In our single cephalic term population, we did not find a relationship between the prepregnancy BMI and either the Apgar score at 5 minutes or an umbilical cord pH of less than 7.0. As expected, both vacuum extraction and emergency cesarean delivery were associated with an increased frequency of a low Apgar score at 5 minutes. However, the data showed a similar rate of postnatal admittance to a NICU, which may indicate that there are no adverse short-term effects on neonatal morbidity. However, in a study of 188 morbidly obese women (BMI > 40 kg/m2), Kumari16 reported an increased rate of admittance to the NICU (16%) as compared with nonobese women (4%). There was no difference in the Apgar score (< 7 at 1 minute), and macrosomia was the main reason for referral. In our population, only 37 women (0.5%) had a prepregnancy BMI of 40 kg/m2 or greater.
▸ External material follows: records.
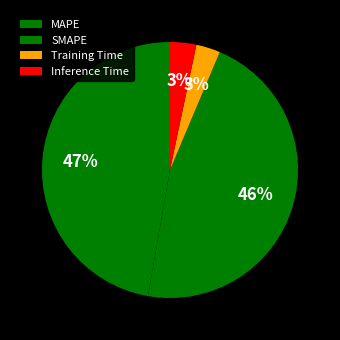

How many segments does this pie chart have?

4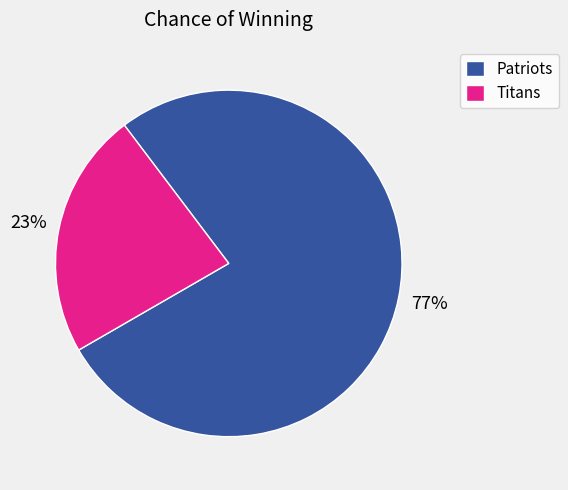

Which has a higher value, Patriots or Titans?

Patriots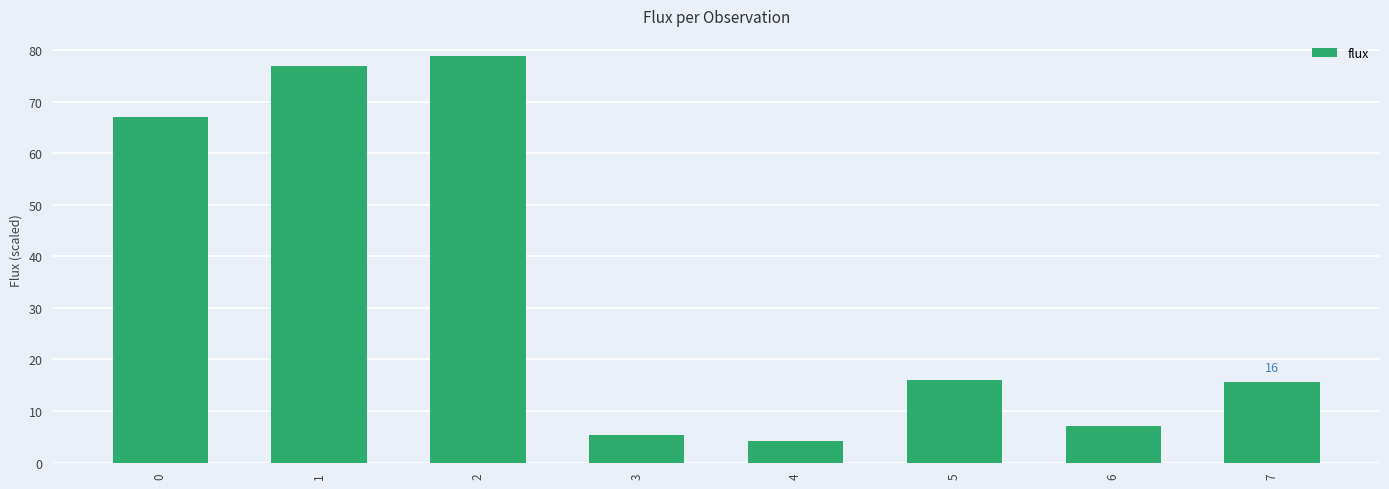

What is the minimum value shown in the chart?

4.2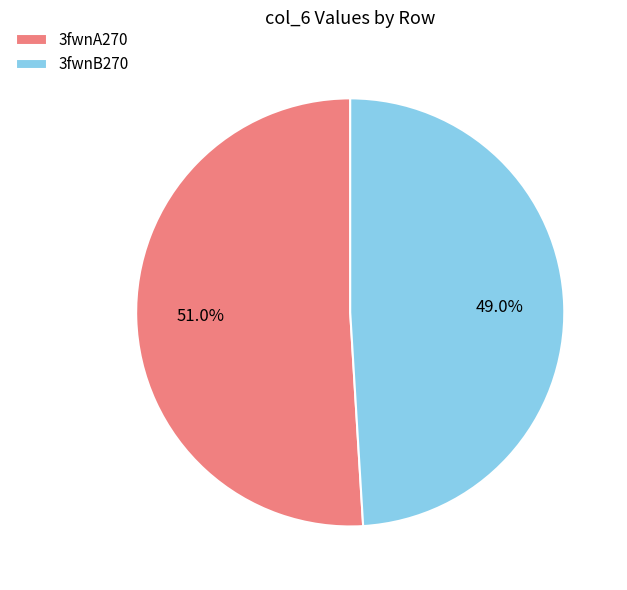

How many slices are in this pie chart?

2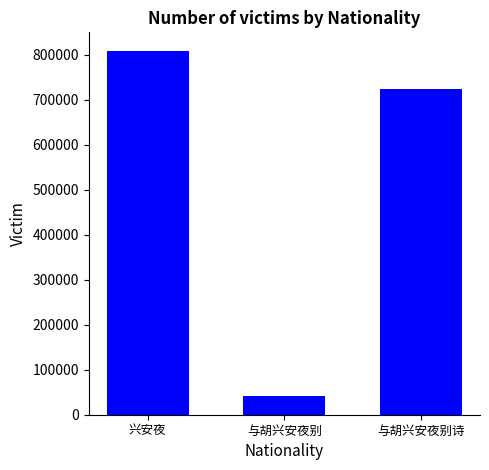

Reading left to right, what are all the values shown in this chart?

809368	40966	723004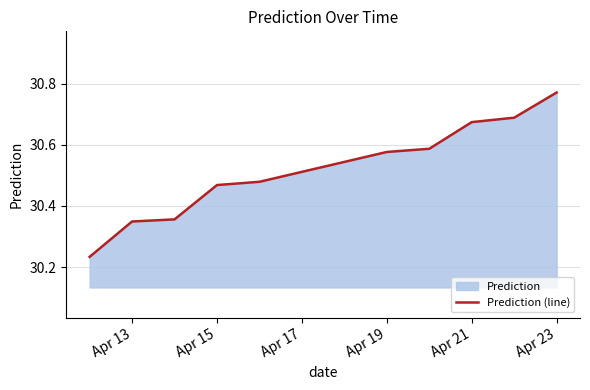

How many lines are shown in the chart?

1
Our results on single cephalic term pregnancies stress the importance of concentrating on trying to reduce the increasing incidence of overweight and obesity in fertile women, especially in nulliparous women. The best time of intervention may be before a woman even considers a pregnancy, because it is not recommended that obese women lose weight during pregnancy as a result of the increased risk of ketosis.20 Although there may be some obstacles (eg, a minimum weight gain, importance of a sufficient dietary intake, and precautions concerning excessive exercise), early pregnancy may, however, be a good time to instruct overweight and obese women to reduce their weight gain and thereby the many complications that occur during pregnancy and delivery. Motivating people to weight loss has turned out to be a very difficult task, and reduced weight gain among pregnant women may therefore require a rather large effort and a significant interdepartmental co-operation in health services. However, results from smoking campaigns suggest that women may be more motivated at this point in life.21 It still remains to be seen whether a reduced weight gain during pregnancy can assist in reducing the number of complications during pregnancy and delivery in overweight and obese women. Meanwhile, in addition to an effort in reducing the average BMI in the population, it may be beneficial to monitor overweight and obese women more carefully, with the main focus on nulliparous women to be able to intervene earlier if complications arise.